処理性能の差は少ない、ゲームの快適さは最適な画面サイズしだい

 処理性能は、いずれもAppleの最新チップ「A13 Bionic」を搭載。ハイエンドスマートフォンとして非常に高い処理性能を実現している。ベンチマークで若干差が出ているのは、搭載するメインメモリがiPhone 11が4GB、iPhone SEが3GBというスペック差が出ているものとみられる。iPhone SEは今どきのスマホとしては、画面の解像度が低い割に処理性能が非常に高く、3Dグラフィックを多用したゲームも少ない発熱で快適に動かせる。

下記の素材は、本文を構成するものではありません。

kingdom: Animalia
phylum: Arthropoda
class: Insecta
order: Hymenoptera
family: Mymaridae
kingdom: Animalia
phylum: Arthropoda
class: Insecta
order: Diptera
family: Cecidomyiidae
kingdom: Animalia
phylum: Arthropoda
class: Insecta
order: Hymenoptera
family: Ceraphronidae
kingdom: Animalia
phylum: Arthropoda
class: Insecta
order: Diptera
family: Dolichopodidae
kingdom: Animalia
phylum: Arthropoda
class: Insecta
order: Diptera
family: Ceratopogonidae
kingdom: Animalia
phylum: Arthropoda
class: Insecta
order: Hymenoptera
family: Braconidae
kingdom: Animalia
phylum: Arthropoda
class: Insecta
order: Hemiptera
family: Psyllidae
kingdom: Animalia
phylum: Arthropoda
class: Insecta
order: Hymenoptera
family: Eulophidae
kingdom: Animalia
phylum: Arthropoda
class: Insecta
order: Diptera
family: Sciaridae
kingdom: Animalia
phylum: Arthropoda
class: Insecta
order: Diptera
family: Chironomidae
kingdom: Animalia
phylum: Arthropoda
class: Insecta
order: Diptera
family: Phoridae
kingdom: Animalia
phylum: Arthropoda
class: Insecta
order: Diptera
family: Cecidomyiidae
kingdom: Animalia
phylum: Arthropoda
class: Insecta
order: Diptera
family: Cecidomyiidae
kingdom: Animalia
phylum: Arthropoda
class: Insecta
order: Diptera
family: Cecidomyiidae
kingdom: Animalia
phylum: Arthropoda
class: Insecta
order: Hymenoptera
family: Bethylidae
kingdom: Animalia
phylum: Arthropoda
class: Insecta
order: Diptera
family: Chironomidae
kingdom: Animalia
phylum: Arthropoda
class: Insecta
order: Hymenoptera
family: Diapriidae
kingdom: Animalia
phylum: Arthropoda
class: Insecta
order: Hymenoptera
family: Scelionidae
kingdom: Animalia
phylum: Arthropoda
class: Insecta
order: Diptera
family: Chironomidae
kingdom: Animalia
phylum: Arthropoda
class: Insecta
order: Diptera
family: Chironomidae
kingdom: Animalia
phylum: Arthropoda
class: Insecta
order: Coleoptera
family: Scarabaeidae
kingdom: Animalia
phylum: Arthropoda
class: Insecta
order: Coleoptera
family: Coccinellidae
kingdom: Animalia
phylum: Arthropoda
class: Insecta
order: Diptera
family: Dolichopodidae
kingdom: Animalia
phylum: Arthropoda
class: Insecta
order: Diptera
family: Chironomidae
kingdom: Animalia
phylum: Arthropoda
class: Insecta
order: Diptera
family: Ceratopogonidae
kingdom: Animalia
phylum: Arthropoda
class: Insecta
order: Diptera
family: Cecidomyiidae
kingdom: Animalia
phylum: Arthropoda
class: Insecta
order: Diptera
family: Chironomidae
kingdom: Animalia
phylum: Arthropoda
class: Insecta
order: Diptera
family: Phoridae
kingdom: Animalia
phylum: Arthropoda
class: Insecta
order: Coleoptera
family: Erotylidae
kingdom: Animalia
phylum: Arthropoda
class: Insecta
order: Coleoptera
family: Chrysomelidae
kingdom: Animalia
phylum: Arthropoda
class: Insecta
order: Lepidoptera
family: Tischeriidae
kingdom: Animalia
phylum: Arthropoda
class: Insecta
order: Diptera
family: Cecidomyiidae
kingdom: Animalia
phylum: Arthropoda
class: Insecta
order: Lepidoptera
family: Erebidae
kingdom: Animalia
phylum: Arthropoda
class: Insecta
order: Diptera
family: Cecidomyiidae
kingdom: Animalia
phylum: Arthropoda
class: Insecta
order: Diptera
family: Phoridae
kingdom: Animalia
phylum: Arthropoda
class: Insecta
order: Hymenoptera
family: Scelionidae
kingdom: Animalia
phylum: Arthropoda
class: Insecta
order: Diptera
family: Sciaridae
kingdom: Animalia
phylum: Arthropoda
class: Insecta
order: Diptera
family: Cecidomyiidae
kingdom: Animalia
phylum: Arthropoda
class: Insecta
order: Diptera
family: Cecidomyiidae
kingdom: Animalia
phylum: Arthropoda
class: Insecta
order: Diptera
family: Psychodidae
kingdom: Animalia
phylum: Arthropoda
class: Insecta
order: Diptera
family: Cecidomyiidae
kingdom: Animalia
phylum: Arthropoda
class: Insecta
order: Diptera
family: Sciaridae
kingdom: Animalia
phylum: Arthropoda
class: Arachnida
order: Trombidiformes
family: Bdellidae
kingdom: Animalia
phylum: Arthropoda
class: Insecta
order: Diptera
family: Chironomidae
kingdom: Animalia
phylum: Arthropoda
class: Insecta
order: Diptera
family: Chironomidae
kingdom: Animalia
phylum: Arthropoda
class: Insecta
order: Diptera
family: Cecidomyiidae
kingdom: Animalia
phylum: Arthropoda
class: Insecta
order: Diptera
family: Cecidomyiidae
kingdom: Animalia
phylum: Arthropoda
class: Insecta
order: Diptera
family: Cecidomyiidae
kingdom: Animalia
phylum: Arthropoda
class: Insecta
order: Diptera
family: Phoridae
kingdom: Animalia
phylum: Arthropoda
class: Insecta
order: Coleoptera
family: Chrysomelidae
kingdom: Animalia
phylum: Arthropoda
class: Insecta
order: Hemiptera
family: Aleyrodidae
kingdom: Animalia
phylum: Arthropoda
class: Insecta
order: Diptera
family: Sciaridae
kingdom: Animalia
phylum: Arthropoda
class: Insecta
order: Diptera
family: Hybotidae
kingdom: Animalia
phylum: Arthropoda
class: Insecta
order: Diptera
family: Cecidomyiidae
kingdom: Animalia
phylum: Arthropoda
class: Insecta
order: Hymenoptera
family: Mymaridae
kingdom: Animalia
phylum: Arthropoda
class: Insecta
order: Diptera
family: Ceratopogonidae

iPhone SEiPhone SE 総合性能のベンチマーク「Antutu Benchmark V8」の結果。左がiPhone 11、右がiPhone SE。いずれもiPhone 11 Proや、AndroidスマホのSnapdragon 865搭載モデルなど、10万円以上するスマホと同クラスの処理性能を備えていることが分かる

 一般アプリの動作は両モデルとも快適で、あとは「画面サイズ」か「軽さ」のどちらを取るかという程度の差しかない。3Dグラフィックを利用するゲームアプリの場合は、解像度の高いiPhone 11で動かさないと高いCPUやGPU性能がもったいないという印象だ。

 もう少し細かい話をすると、映像画質やバトルロイヤル系アクションゲームの操作性を求めるなら、大画面で高画質なiPhone 11が有利。一方、片手操作だけで遊べるゲームや、ソシャゲRPGの周回作業ならiPhone SEの方がバッテリー持ちを無視すれば手軽だ。音楽ゲームは最近だと大画面での操作性を重視したものもあるので、どちらが楽かはアプリの内容による。